Raccontano che prendesse il sole nuda sulle lapidi dei cimiteri, che era una donna bruna, un'eccentrica solitaria che tutti guardavano con condiscendenza. Non si è mai sposata né ha voluto figli. Si trovava spessissimo nel mitico bar Sorocabana di Montevideo, dove passava molte ore da sola, fumando, con una gonna attillata e tacchi alti. Era molto stravagante nella scelta del suo abbigliamento e si identificava con gli animali: ciondolo con un pipistrello, spilla a farfalla, scialli con le ali, una maschera da gatto, e i capelli come se fossero sempre in fiamme, rossi o arancioni.

Dicono che la sua presenza possedeva molta energia statica, era travolgente ma, d'altro canto abbastanza timida, anche se voleva stare sempre al centro dell'attenzione. Molte le contraddizioni che, comunque, hanno sedotto i suoi biografi ed ogni genere di opposti percorre la sua opera.

Un altro libro

 

Il suo primo libro Poemas fu pubblicato nel 1954. Seguono Humo (1955), Druida (1959), Historia de las violetas (1965), Magnolia (1968), La guerra de los huertos (1971), Está en llamas el jardin natal(1975) e una ventina di altri titoli di poesie, raccolti in Los Papeles Salvajes del 2008, a cui l'etichetta di "Edición Definitiva" corrisponde solo ad essere stata pubblicata quattro anni dopo la sua morte,

Con Misales (1993) ha inaugurato i suoi libri erotici, seguiti da Camino de las pedrerías (1997) e Rosa mistica (2003). Nel 1999 ha pubblicato Reina Amelia, il suo unico romanzo. Con il suo lavoro poetico e la narrativa Marosa ha creato, in più di cinquant'anni, una delle opere capitali della poesia latinoamericana.

Lei non si considerava originale ma, i suoi libri, sono come un bar aperto 24 ore dove si puó entrare o uscire tutto il giorno quando vogliamo e dove ci salutano tanti altri poeti come Rubén Darío o Severo Sarduy.

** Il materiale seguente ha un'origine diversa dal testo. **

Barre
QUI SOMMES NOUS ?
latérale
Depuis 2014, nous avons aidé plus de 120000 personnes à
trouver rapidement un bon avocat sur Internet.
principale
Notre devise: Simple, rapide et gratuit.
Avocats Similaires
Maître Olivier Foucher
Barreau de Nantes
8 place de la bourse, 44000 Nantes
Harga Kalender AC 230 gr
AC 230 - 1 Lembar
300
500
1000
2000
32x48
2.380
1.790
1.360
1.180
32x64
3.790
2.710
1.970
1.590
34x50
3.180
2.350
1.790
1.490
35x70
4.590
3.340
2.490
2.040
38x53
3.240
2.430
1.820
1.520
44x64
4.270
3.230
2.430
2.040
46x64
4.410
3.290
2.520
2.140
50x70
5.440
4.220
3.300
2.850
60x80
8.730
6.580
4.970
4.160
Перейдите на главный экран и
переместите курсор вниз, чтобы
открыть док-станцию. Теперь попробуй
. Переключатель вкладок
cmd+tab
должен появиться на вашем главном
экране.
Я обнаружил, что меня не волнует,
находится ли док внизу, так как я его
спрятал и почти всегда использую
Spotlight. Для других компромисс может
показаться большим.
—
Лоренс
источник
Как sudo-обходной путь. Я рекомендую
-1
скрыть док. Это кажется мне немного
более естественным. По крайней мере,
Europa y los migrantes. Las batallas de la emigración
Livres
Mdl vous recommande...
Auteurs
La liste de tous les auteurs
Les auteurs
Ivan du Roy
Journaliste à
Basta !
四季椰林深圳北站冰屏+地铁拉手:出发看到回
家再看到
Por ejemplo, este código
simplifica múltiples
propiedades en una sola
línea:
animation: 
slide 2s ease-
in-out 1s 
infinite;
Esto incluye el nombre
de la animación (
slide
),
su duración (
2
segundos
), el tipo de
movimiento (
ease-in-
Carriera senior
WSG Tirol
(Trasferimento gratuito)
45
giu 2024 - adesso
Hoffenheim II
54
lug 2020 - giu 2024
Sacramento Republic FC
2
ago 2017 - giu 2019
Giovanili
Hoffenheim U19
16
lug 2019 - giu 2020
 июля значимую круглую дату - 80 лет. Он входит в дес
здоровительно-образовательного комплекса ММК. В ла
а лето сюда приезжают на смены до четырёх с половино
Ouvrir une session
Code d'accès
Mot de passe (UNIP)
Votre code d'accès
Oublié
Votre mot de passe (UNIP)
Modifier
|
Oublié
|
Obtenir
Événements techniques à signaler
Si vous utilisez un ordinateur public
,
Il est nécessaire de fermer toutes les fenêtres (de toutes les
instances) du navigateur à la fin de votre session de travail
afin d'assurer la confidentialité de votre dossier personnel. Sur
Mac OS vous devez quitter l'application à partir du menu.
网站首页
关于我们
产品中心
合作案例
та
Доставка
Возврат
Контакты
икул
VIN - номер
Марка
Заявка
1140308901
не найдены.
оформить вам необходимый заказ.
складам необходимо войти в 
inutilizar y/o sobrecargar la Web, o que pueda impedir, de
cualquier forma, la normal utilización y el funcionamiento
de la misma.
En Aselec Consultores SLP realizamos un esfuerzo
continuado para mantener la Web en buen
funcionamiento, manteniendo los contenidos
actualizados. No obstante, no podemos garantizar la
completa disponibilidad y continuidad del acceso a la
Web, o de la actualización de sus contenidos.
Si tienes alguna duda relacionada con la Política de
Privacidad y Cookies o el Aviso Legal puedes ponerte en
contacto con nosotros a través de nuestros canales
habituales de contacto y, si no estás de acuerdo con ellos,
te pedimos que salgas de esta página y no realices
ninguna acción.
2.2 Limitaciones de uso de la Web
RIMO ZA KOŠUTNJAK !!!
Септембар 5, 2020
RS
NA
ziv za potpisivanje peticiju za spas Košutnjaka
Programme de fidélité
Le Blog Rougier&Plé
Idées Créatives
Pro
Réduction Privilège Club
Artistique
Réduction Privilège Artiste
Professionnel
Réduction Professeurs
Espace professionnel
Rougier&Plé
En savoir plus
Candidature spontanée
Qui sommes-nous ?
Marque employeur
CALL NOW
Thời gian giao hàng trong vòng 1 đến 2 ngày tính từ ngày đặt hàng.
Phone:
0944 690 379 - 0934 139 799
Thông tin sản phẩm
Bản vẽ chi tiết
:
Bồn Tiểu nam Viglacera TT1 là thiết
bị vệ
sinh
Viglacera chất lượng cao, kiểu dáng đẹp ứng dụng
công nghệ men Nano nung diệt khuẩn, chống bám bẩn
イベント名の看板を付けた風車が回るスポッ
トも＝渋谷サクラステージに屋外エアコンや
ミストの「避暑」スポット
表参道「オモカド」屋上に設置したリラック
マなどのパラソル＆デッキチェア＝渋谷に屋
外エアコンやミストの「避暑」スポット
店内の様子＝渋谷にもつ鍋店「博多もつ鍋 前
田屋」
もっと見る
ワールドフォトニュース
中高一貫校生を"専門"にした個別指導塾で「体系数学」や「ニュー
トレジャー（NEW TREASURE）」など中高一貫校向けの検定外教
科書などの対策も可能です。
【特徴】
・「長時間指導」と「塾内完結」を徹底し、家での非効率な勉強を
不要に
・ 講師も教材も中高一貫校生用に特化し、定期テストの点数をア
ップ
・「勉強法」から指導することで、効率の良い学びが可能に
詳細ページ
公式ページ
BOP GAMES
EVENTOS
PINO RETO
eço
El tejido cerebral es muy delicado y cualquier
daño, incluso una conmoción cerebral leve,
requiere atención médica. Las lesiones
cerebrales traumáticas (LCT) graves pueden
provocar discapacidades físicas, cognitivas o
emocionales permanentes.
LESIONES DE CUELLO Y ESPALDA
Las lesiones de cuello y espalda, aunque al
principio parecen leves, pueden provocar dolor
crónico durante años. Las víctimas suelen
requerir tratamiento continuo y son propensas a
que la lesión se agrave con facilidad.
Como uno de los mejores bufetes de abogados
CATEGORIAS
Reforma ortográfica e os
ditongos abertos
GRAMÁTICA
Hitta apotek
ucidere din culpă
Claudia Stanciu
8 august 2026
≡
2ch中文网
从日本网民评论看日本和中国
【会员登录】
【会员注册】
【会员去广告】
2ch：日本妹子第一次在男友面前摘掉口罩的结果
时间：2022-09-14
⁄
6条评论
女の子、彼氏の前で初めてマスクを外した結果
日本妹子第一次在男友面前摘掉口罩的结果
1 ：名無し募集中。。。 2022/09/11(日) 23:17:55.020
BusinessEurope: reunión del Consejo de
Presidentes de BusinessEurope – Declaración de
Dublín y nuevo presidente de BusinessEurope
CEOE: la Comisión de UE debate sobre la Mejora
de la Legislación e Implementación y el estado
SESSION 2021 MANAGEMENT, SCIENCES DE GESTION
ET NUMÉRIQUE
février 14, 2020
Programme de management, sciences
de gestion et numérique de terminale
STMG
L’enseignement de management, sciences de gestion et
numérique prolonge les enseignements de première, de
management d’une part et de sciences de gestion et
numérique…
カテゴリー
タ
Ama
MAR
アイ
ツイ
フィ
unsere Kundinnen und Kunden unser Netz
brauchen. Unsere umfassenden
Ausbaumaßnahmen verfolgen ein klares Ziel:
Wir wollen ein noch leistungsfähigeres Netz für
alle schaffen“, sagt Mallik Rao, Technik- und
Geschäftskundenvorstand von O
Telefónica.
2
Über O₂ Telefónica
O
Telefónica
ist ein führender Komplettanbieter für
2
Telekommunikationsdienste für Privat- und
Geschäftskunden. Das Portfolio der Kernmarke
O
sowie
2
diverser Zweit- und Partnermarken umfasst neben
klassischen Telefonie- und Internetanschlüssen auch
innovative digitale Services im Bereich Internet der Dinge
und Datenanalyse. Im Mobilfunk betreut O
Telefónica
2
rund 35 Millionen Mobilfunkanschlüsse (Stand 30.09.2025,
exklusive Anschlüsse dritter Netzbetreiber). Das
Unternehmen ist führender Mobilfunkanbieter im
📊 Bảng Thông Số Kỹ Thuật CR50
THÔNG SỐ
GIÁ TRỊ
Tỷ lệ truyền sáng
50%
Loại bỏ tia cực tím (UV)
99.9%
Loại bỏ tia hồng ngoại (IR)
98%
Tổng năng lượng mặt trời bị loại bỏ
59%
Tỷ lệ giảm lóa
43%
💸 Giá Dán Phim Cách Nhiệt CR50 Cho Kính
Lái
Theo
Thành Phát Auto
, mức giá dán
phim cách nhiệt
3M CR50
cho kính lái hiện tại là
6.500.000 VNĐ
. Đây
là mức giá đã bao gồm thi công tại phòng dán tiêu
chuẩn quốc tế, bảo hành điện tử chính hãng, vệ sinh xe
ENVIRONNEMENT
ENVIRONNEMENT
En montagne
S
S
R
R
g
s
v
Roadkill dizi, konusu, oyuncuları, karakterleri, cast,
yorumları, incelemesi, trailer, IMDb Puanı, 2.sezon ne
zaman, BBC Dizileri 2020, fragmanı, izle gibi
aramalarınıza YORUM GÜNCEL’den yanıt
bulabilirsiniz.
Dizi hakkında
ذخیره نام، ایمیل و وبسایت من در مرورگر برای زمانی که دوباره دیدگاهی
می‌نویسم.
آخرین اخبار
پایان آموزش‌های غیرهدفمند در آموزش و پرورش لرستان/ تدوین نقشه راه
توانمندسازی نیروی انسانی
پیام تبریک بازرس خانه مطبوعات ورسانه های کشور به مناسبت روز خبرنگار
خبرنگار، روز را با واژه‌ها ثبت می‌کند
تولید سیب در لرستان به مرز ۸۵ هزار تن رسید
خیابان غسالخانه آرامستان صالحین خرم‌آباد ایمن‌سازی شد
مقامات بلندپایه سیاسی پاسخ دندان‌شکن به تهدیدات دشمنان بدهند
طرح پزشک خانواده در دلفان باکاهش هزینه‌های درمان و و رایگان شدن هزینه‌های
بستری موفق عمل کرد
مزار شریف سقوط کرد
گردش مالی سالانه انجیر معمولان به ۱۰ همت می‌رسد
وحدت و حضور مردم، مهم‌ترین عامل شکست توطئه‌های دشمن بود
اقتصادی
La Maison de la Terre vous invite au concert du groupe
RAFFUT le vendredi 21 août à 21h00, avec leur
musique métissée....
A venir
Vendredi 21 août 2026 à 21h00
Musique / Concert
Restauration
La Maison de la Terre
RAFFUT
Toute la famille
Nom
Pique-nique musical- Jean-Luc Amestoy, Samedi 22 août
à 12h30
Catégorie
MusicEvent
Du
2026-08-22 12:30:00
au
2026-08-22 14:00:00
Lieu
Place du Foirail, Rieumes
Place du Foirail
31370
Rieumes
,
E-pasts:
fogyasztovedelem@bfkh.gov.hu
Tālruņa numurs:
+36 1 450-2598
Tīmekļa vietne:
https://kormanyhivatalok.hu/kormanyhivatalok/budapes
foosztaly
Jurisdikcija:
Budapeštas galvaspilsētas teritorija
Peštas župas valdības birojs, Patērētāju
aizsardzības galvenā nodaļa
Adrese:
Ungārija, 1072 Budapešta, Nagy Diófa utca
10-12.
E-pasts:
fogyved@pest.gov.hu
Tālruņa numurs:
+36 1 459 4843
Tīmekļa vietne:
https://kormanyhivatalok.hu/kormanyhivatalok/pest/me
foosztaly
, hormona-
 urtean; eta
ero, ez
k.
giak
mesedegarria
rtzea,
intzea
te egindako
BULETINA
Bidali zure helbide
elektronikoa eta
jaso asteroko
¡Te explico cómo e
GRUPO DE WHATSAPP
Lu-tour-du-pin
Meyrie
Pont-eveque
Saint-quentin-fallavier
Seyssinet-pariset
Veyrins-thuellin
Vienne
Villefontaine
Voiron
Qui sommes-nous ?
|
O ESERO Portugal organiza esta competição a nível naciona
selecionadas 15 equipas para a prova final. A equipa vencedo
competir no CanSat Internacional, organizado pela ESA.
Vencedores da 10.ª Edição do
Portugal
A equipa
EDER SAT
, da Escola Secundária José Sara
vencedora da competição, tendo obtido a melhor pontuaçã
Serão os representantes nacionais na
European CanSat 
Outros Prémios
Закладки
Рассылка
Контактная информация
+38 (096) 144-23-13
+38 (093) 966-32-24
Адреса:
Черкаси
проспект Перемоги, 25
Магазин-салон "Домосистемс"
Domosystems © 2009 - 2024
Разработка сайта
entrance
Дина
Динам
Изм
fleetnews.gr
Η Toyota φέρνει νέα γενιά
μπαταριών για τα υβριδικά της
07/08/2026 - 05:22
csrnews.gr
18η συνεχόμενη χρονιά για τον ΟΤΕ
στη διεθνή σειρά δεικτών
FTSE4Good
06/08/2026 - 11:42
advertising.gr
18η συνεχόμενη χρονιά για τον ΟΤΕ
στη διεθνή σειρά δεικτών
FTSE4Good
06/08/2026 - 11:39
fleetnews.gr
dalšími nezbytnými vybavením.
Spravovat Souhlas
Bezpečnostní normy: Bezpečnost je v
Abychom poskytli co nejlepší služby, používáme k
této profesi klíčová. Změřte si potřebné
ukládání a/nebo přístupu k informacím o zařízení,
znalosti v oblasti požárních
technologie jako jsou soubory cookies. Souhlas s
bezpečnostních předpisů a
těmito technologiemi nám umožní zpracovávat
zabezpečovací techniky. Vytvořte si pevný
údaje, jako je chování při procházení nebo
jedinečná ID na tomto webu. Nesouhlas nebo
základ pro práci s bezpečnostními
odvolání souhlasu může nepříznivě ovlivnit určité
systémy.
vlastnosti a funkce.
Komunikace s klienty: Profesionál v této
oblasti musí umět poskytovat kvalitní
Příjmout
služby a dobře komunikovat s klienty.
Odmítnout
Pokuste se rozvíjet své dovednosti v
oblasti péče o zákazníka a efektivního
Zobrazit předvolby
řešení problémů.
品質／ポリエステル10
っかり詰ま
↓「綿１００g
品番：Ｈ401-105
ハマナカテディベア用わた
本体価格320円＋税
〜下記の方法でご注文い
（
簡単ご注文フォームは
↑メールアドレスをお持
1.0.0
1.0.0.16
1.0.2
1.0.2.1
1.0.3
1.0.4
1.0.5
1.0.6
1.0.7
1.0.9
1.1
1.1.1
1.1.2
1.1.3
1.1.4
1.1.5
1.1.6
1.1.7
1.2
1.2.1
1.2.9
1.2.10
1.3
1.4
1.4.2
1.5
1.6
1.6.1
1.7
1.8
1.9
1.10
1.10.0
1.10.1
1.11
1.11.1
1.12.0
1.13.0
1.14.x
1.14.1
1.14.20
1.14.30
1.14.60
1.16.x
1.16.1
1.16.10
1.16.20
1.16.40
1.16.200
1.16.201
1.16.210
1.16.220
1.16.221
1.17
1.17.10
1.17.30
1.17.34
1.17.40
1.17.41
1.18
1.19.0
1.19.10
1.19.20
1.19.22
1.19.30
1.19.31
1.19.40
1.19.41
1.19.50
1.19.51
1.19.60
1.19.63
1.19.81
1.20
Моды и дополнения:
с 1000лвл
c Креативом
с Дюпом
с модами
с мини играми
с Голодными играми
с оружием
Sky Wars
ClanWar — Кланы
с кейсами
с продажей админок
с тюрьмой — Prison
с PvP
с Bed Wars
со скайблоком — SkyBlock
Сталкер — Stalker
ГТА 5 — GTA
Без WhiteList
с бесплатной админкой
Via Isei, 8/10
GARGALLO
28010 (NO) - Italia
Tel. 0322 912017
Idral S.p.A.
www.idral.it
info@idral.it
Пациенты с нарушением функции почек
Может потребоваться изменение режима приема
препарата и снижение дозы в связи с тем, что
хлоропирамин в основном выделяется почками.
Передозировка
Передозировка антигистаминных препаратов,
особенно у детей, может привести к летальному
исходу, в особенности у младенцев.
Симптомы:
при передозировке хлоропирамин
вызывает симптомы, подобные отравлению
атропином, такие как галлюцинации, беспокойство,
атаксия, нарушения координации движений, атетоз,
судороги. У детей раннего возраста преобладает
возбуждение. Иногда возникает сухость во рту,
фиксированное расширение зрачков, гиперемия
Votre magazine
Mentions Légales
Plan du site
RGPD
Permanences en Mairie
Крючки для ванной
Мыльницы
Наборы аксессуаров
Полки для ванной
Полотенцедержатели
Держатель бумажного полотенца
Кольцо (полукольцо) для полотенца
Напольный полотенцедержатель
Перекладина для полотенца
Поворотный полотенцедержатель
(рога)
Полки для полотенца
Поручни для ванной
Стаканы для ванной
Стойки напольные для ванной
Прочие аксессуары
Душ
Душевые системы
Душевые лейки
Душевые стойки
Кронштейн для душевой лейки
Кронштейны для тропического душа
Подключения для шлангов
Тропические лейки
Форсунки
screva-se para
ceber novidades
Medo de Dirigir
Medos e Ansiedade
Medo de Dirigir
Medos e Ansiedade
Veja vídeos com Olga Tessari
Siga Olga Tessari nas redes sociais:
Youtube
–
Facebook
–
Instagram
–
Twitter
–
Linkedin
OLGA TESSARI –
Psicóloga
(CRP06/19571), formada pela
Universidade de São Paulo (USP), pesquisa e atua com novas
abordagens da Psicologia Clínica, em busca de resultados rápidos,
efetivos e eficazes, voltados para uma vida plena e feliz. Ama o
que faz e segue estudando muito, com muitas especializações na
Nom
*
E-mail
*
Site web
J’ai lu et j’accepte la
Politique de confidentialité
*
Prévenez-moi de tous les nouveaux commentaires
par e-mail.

In uno dei suoi pochi ritratti, sostiene lo sguardo con elegante superiorità come se chi abbia scattato la foto si fosse inginocchiato. Molti storiografi hanno denominato la sua opera come il "Panteismo", come un'espressione religiosa che travolge la sua opera.

I fenomeni della vita, del sesso e della morte si osservano con stupore, quasi con una curiosità infantile senza accenno di qualche filtro morale. Nelle sue "favole", le vergini perdono la loro condizione accoppiandosi con animali, piante, angeli e persino con lo stesso Dio, creando un ambiente mescolato tra esperienze sessuali e mistiche, una delle principali caratteristiche della sua opera.

Quel terreno rurale, o forse quel trapianto della Toscana, dove suo padre e suo nonno si dedicavano all'agricoltura, ha marcato profondamente la sua vita e la sua opera e i suoi lettori non si son mai sentiti a disagio con quei quei lupi, cani, topi che sposano le vergini, violentano e uccidono i fiori che rinascono. Il tema del suo lavoro non era in realtá la natura, ma il suo paradiso perduto dell'innocenza, dell'impotenza di fronte al sesso, alla morte e alle paure infantili.

La sua prima invenzione è stata quella di se stessa partendo dal suo nome, la contrazione dei suoi due nomi di nascita (Maria Rosa), Lei era Marosa, un personaggio inventato con una forza straordinaria e per questo preferiva i recital poetici alle conferenze. Memorizzava le sue poesie e le recitava con inflessioni della voce.

Clementina, sua madre, aveva una sorella gemella, Josefina, anche lei poetessa. Ma chi l'ha conosciuta afferma che, in realtà, Marosa ha sempre voluto fare l'attrice professionista, sebbene ciò fosse impossibile in Uruguay negli anni Cinquanta. Per questo si è dovuta accontentare di essere un'impiegata dell'ufficio dello stato civile di Salto, sua città natale. Finito il liceo, ha studiato legge per alcuni mesi e poi ha abbandonato gli studi. Ha quindi lavorato come redattrice in una sezione del giornale locale dove ha scritto di battesimi, matrimoni e veglie. Era una dattilografa veloce e scriveva scriveva tutto il suo lavoro a mano, come ha affermato Daniel García Helder nell'edizione di Los Papeles Salvajes, la sua opera completa. All'etá di 72 anni le è stato diagnosticato un cancro alle ossa nell'anno 1993 ed è morta nel 2004. Sua nipote Jasmine dice che l'ultima cosa di cui hanno parlato sul letto di morte era di un gatto arancione con le palpebre dorate che guardava Marosa dal davanzale della sua camera da letto. Marosa Di Giorgio, forse un'anima in pena, forse una vita tortuosa, ma sicuramente un marchio italo-uruguaiano d'eccezione.